Experiment Tracking

If you cannot reproduce last week's best run, you don't have a result — you have an anecdote. Experiment tracking is the boring discipline that turns ad-hoc notebook cells into a searchable, comparable history of everything you've tried. Skip it and you'll be re-running "that one good config" from memory within a month.

What to Track

At minimum, every run should record:

Hyperparameters — learning rate, batch size, architecture choices, data splits. Everything that changes between runs.
Metrics — loss curves, validation metrics, evaluation scores. Both final values and curves over time.
Artifacts — model checkpoints, confusion matrices, sample predictions, generated outputs.
Environment — library versions, GPU type, random seeds. The stuff you forget until you can't reproduce.
Code version — git commit hash or a snapshot. Non-negotiable.
Data version — which dataset, which split, which preprocessing version. This is the one most teams skip and most regret.

The Tools

The space has consolidated around a few serious options:

Weights & Biases (W&B) — the most polished UX. Great dashboards, easy team sharing, good integrations. The default recommendation for most teams. Paid at scale.
MLflow — open-source, self-hostable. The right choice when you need full data control or are already in a Databricks shop. UI is functional, not beautiful.
Neptune — strong on experiment comparison and metadata flexibility. Worth evaluating if W&B pricing is a blocker.
Comet — similar tier to Neptune. Good diffing between runs.
TensorBoard — free, bundled with TensorFlow/PyTorch. Fine for individual researchers; breaks down for team workflows.

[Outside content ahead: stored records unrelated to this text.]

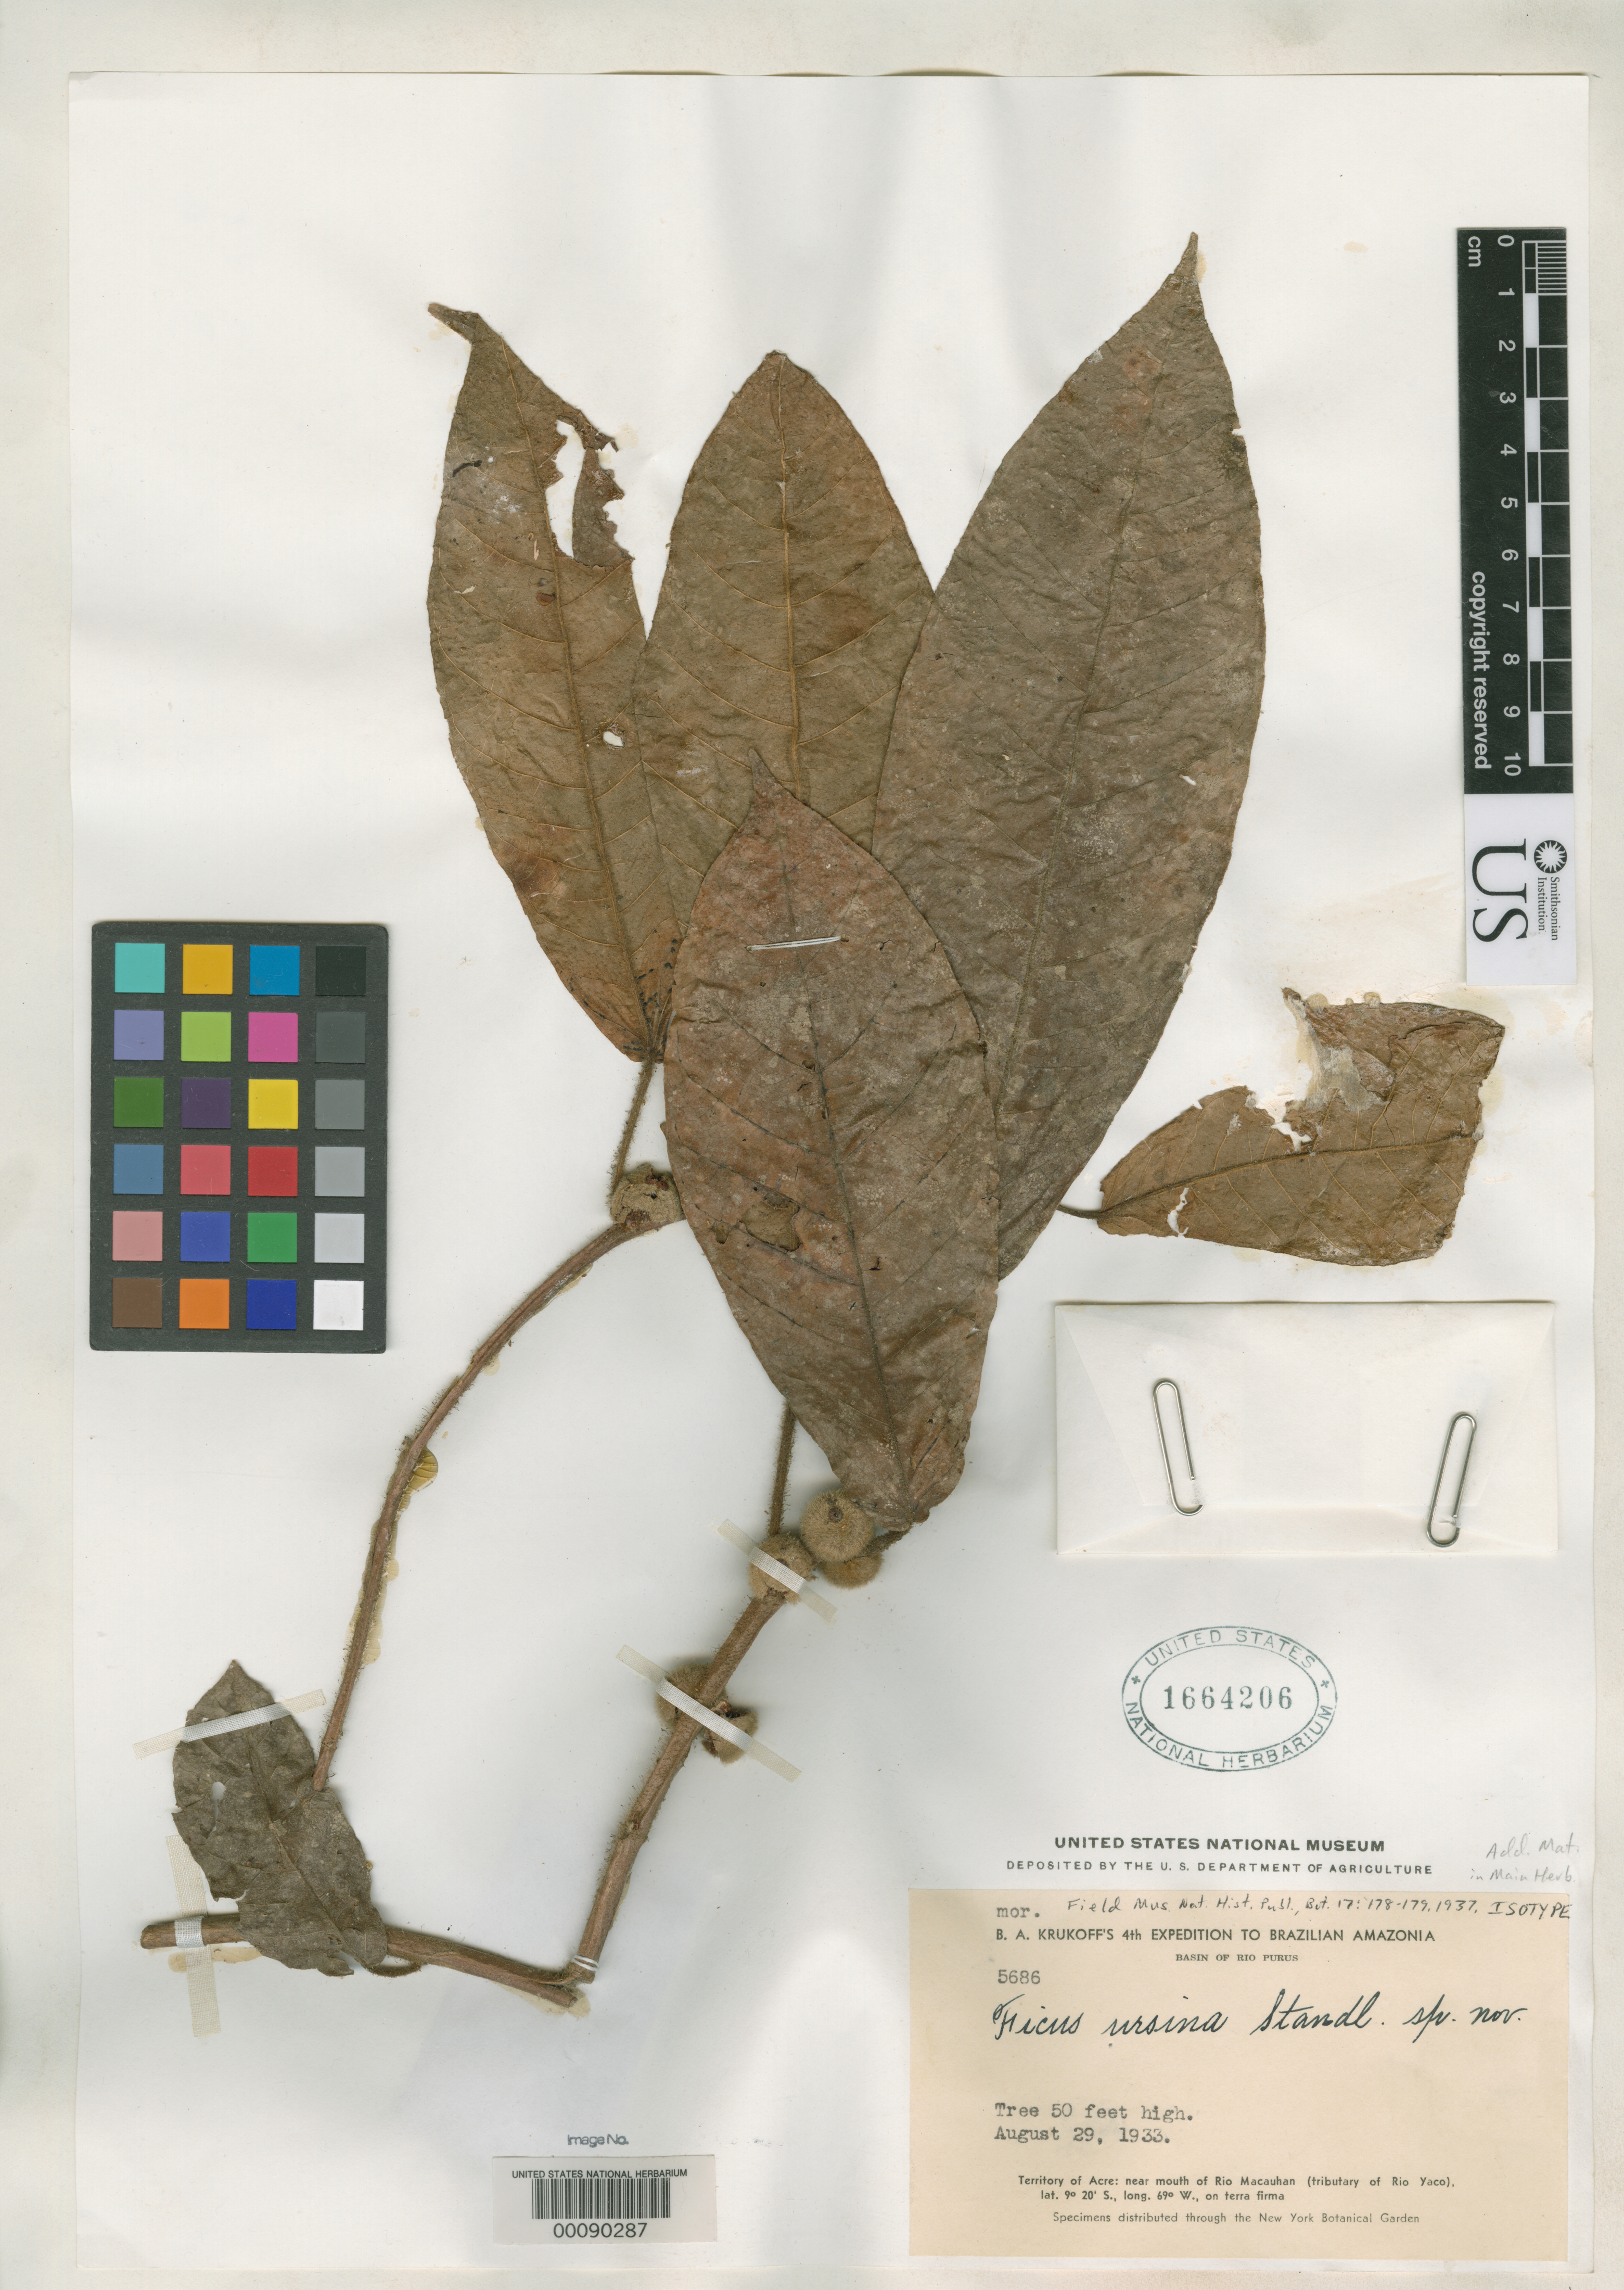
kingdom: Plantae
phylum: Tracheophyta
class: Magnoliopsida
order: Rosales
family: Moraceae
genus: Ficus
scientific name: Ficus ursina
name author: Standl.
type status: Isotype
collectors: B. A. Krukoff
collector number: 5686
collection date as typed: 29 Aug 1933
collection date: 1933-08-29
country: Brazil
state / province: Acre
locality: Near mouth of Rio Macauhan.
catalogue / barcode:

Pick one and commit. The value is in consistency, not in the tool itself.

Organizing Experiments

Flat lists of runs become useless fast. Structure matters:

Projects group related experiments (e.g., "fraud-detection-v2").
Tags mark intent: "baseline", "architecture-search", "data-ablation".
Groups tie together runs that belong to the same sweep or ablation.
Notes capture why you ran this, not just what. "Testing whether dropout helps on small dataset" is more useful than "run_047".

Comparing Runs

The whole point is comparison. Good practices:

Fix a baseline and always compare against it. Relative improvement matters more than absolute numbers.
Use parallel coordinates plots to see which hyperparameters correlate with good metrics.
Compare on the same eval set — sounds obvious, but dataset drift between runs is a real and silent failure mode.
Log statistical significance when differences are small. A 0.2% improvement on one eval set is noise, not signal.

Reproducibility

Tracking is necessary but not sufficient for reproducibility. You also need:

Deterministic training — set all random seeds, use deterministic CUDA ops where possible. Accept that perfect reproducibility across hardware is often impossible.
Data snapshots — hash your training data or use a data versioning tool (DVC, lakeFS). The model is only as reproducible as the data that trained it.
Environment locking — pin your dependencies. A requirements.txt with unpinned versions is a time bomb.
One-command replay — if you can't re-run a tracked experiment with a single command, your tracking is incomplete.

Common Mistakes

Tracking too late — retrofitting tracking onto an existing project is painful. Start from the first run.
Logging everything, labeling nothing — 500 unlabeled runs are worse than 50 well-tagged ones.
Ignoring failed runs — failures carry information. Track them too; you want to know what didn't work.
Local-only tracking — if it's on your laptop, it doesn't exist for your team. Use a shared server or hosted service from day one.

The bar is low: log params, log metrics, tag your runs, version your data. Teams that do this consistently ship better models faster than teams that don't, regardless of which tool they pick.